Die drei Vorträge behandeln Bausteine einer Theorie politischer Regulierung, die die Bedeutung organisierter Interessen nach der Ingangsetzung
von Reformen in Rechnung stellt. In seinen früheren Arbeiten hat J. Nicholas Ziegler die Prägekraft beruflicher Identitäten im Rahmen
sektorenspezifischer Industriepolitiken in Frankreich und Deutschland verglichen. Seine diesjährigen Vorträge werden die institutionellen
Bedingungen in den USA und in Deutschland behandeln, vor deren Hintergrund private Ressourcen öffentlichen Zielen anheimgestellt werden.
Wednesday, May 11, 2011 | 5 p.m. Financial Crisis and Regulatory Response in the United States
As the central location for the financial crisis of 2007–2008, the United States provides clear evidence of three broad trends,
which shape investment decisions in varying ways in all advanced economies. These trends include: financialization or the expanding
role of financial markets in the economy; an increasing emphasis on shareholder conceptions of ownership; and a growing reliance by
policymakers on experiments in industry self-governance. The first lecture shows how these trends pre-dated the crisis, largely explain
its magnitude, and remain prominent in regulatory efforts to prevent similar crises in the future.
Tuesday, May 17, 2011 | 5 p.m.

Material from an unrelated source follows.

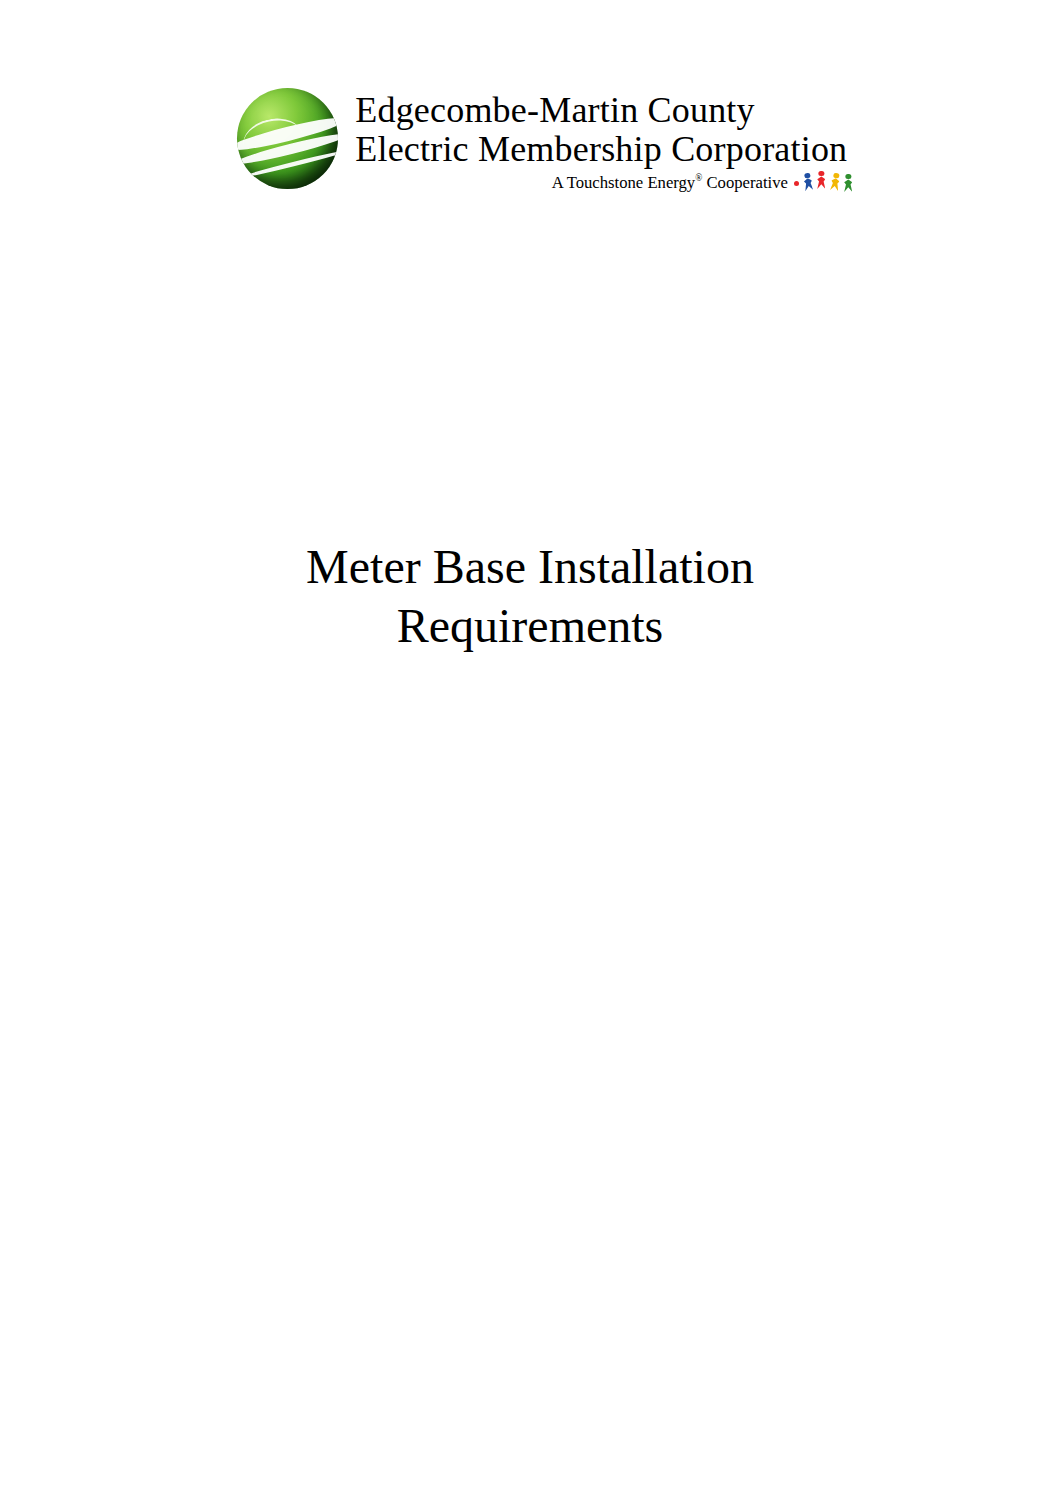Edgecombe-Martin County
Electric Membership Corporation
A Touchstone Energy® Cooperative
Meter Base Installation Requirements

Pension Reform in Germany
One way governments have experimented with new forms of policy delivery concerns the rules for old-age pension provision.
The German reforms of 2001 were a particularly illustrative example of the shift away from intergenerational financing toward
individually funded, or capitalized, pension accounts. This lecture examines the German reforms in comparative perspective to
show how decentralized methods of post-enactment implementation have shaped the political consequences of the reforms so far.
Tuesday, Juli 5, 2011 | 5 p.m. Comparative Perspectives on Corporate Governance
The rules of corporate governance – the legal forms in which firms can organize themselves – are another policy area where political
decisions shape modes of collective investment. The public stock company is the predominant form of company organization for large
firms in Germany as well as the United States. Since the 1990s, regulatory authorities in both countries have relied increasingly on
expanded disclosure, strengthened shareholder rights, and self-enforcing regulations to limit the power of managers. This lecture
examines these changes and assesses the prospects that they might, in tandem with supporting regulatory changes, point the way toward
a more equitable and less crisis-prone form of market competition in the future.